Par ailleurs, j’ai adoré l’univers et ce premier tome en est une parfaite introduction. Il y a déjà quelques villes qui sont bien développées avec leurs particularités propres, leurs règles, leurs guildes. Dans les prochains tomes, j’aimerai bien en voir un peu plus de Bastian, ville spécialisée dans les gemmes et souvent évoquée dans ce livre. Il y a tout un aspect du roman autour des pierres précieuses et du personnage principal qui peut les « sentir » qui apporte une touche de mystère et de fantastique que j’ai beaucoup aimé. En tant que lecture, j’ai senti que cela va mettre en danger Fable et l’équipage, car son don est très recherché. C’est un autre point qui me semble plein de promesses pour la suite. J’ai très envie de voir comment l’auteur développera cet aspect intriguant de l’histoire.

J’ai apprécié les différents personnages. Malgré beaucoup de manichéisme, surtout dans le rapport « méchants/gentils », les principaux protagonistes (Fable et son équipage) sont attachants. Ils ne manquent pas de profondeur, même si l’auteur ne fait qu’effleurer leurs personnalités dans ce premier tome, laissant des possibilités pour la suite. Ils ont chacun un passé qui a commencé à être creusé, mais très rapidement. Fable tombe parfois dans les clichés de l’héroïne bad ass. Elle sait comment survivre, tout en ayant un côté gaffeuse et un don très rare et recherché. Je m’y attendais aussi en commençant le livre. Après, je l’avoue, leurs aventures étaient prenantes à suivre et je me suis facilement et rapidement attachée à eux, oubliant certains aspects plus négatifs. En revanche, j’ai trouvé que le père de Fable était presque le plus subtil des personnages, le plus complexe, dans son caractère, ses prises de décisions…

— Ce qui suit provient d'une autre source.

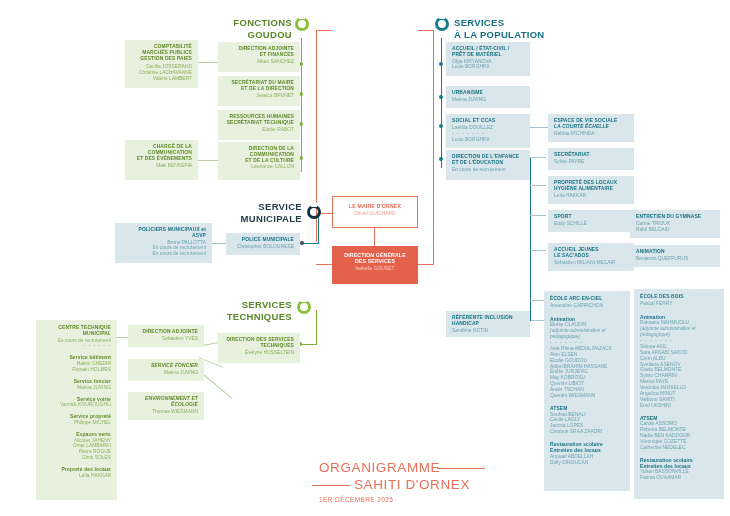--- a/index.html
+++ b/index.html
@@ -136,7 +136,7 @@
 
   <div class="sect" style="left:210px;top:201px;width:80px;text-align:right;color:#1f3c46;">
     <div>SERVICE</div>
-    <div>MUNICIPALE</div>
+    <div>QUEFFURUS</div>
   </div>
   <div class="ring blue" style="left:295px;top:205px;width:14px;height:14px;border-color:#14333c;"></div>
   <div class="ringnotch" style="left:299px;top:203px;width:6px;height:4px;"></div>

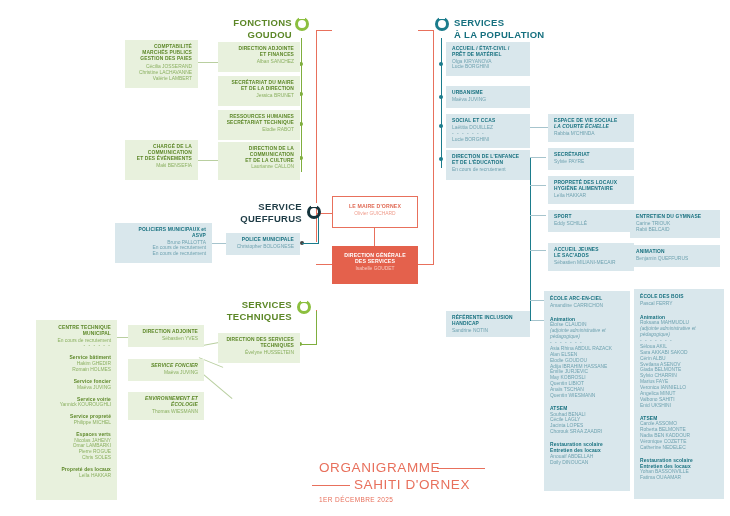--- a/index.html
+++ b/index.html
@@ -422,7 +422,7 @@
   <div id="footer">
     <div class="l1">ORGANIGRAMME</div>
     <div class="frule" style="left:125px;top:8px;width:48px;"></div>
-    <div class="l2">SAHITI D'ORNEX</div>
+    <div class="l2">BRUNET D'ORNEX</div>
     <div class="frule" style="left:0px;top:25px;width:38px;"></div>
     <div class="date">1ER DÉCEMBRE 2025</div>
   </div>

Adrienne Young propose un premier tome prometteur, plein d’aventures et de rebondissements. Je me plongerai avec délice dans le deuxième tome, Namesake, qui sort en mars. En tout cas, le coup de coeur est là. Il ne me reste plus qu’à découvrir The girl the sea gave back, deuxième tome de l’univers développé dans Sky in the deep pour être à jour dans la bibliographie de l’auteur.